**What to produce**: Extract the data word for word, starting at the line containing "The chart shows" and ending at the line containing "True or false: Oct", with both of those lines included.

**Source data**:

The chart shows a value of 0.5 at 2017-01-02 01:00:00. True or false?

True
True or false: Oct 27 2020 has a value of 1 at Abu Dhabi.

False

---

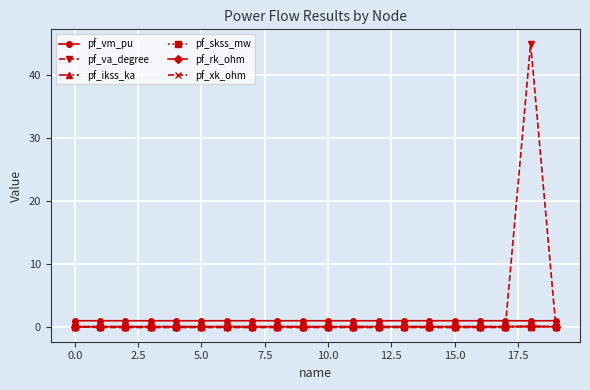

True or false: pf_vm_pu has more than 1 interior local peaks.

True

**Answer space**:
The chart shows a value of 0.5 at 2017-01-02 01:00:00. True or false?

True
True or false: Oct 27 2020 has a value of 1 at Abu Dhabi.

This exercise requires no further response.